Records to use Block Start

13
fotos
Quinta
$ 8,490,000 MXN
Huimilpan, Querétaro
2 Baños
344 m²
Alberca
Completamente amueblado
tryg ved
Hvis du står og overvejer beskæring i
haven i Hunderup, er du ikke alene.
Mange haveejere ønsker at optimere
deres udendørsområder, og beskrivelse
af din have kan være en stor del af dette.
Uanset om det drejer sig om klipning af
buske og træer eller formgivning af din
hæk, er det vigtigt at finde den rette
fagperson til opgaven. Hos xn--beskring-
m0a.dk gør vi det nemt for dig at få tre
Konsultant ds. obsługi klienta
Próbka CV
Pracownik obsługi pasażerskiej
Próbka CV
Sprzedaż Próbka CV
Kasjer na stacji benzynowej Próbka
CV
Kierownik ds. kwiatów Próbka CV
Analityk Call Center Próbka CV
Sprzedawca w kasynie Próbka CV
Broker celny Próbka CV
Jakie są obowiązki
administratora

Records to use Block End
Records to use Block Start

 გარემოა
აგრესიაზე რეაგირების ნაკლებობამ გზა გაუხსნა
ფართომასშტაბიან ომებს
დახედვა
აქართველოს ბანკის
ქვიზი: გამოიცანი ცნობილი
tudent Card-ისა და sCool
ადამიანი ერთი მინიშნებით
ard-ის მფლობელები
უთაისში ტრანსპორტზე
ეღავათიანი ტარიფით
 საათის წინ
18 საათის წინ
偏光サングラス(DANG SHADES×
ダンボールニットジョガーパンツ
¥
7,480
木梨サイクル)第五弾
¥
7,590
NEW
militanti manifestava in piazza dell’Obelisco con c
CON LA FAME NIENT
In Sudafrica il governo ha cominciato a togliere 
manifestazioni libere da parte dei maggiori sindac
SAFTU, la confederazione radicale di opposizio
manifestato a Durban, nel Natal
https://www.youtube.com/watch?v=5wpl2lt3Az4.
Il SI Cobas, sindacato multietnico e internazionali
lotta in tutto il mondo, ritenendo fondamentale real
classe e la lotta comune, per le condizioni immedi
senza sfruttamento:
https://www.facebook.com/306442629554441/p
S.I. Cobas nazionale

Records to use Block End

Retype, exactly and in full, the lines above from the one containing "Sprzedaż Próbka CV" through the one containing "administratora".

Answer to this exercise:
Sprzedaż Próbka CV
Kasjer na stacji benzynowej Próbka
CV
Kierownik ds. kwiatów Próbka CV
Analityk Call Center Próbka CV
Sprzedawca w kasynie Próbka CV
Broker celny Próbka CV
Jakie są obowiązki
administratora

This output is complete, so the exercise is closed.